GFC 500 autopilot for certificated single-engine piston aircraft

Built upon the new and very popular G5 electronic flight instrument, the GFC 500 autopilot uniquely integrates with the G5 to provide pilots with an economical autopilot and modern flight instrument. The autopilot mode controller contains large dedicated keys and knobs, a control wheel that allows for easy adjustments to aircraft pitch, airspeed and vertical speed and a level button that returns the aircraft to straight-and-level flight.
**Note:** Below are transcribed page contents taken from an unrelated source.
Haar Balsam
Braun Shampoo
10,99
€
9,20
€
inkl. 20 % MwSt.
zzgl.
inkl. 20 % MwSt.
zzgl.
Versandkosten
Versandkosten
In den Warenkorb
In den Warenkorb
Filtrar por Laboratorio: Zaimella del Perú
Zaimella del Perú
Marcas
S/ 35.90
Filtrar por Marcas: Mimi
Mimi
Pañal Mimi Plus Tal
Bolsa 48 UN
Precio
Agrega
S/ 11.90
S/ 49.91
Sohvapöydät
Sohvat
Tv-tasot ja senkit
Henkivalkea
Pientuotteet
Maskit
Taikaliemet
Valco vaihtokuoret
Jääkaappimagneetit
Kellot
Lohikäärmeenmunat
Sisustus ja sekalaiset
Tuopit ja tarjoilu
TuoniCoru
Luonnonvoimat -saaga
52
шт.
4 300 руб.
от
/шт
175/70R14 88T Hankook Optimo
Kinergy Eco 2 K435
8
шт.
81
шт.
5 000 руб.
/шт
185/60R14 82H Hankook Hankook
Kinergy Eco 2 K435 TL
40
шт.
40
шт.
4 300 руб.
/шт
Similar to the GFC 600, the GFC 500 servos also contain a brushless DC motor and a gear train that eliminates the need for a mechanical slip clutch. G5 provides input and display of altitude preselect, heading, vertical speed target, airspeed target and Flight Director command bars for the GFC 500. An optional adapter allows the GFC 500 and G5 to interface with select Garmin GPS or VHF navigators. Initial STC for the GFC 500 is expected to be completed on the Cessna 172 in Q4 of 2017 with the Cessna 182 and Piper PA-28 aircraft series to follow.
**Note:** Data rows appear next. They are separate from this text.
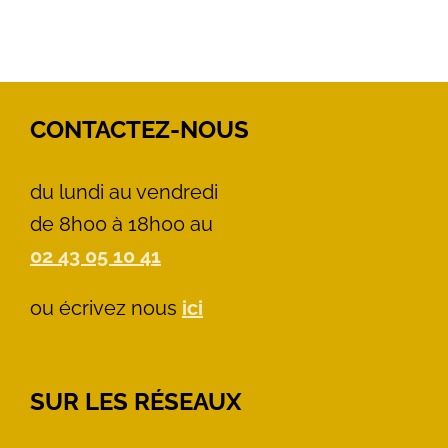
CONTACTEZ-NOUS
du lundi au vendredi
de 8h00 à 18h00 au
02 43 05 10 41
ou écrivez nous
ici
SUR LES RÉSEAUX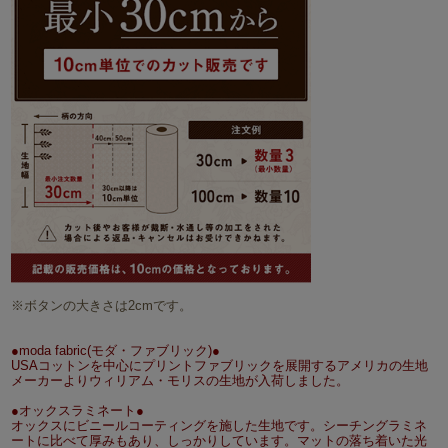
※ボタンの大きさは2cmです。
●moda fabric(モダ・ファブリック)●
USAコットンを中心にプリントファブリックを展開するアメリカの生地
メーカーよりウィリアム・モリスの生地が入荷しました。
●オックスラミネート●
オックスにビニールコーティングを施した生地です。シーチングラミネ
ートに比べて厚みもあり、しっかりしています。マットの落ち着いた光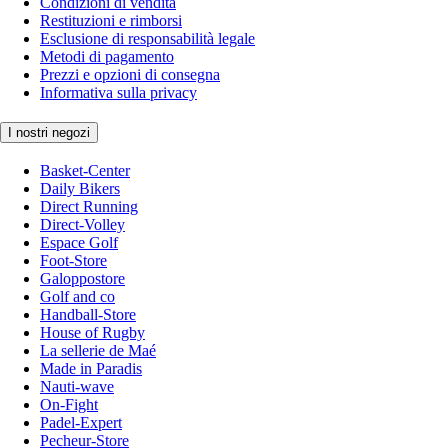
Condizioni di vendita
Restituzioni e rimborsi
Esclusione di responsabilità legale
Metodi di pagamento
Prezzi e opzioni di consegna
Informativa sulla privacy
I nostri negozi
Basket-Center
Daily Bikers
Direct Running
Direct-Volley
Espace Golf
Foot-Store
Galoppostore
Golf and co
Handball-Store
House of Rugby
La sellerie de Maé
Made in Paradis
Nauti-wave
On-Fight
Padel-Expert
Pecheur-Store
  • Over-speed protection: With the autopilot engaged, this feature causes the aircraft to pitch up and slow down if the maximum speed limit is exceeded.
  • Dual Flight Director Command Bars on select aircraft primary flight displays (PFDs): If one set fails, the backup command bars will automatically replace them.
  • Flight Level Change(FLC) mode: Maintains constant airspeed while climbing or descending to a pre-selected altitude — and will sacrifice the commanded speed (if needed) to avoid flying away from the selected altitude.
  • Enroute VNAV capture and tracking: Fly vertical profiles with ease.
  • Yaw damper rudder trim: In installations with a yaw damper mode, the system provides rudder control to avoid Dutch-roll oscillations and to coordinate turns when banking. automatic rudder control to avoid Dutch-roll oscillations and to coordinate turns when banking — even for airframes that don’t have a mechanical rudder trim system.
  • Emergency descent mode: On select airframes, if the aircraft pressurization system fails or exceeds safe cabin altitude limits, the GFC 700 will automatically pitch down and follow the maximum safe airspeed to an OEM-specified altitude, where it will then level off to prevent the pilot from losing control due to hypoxia.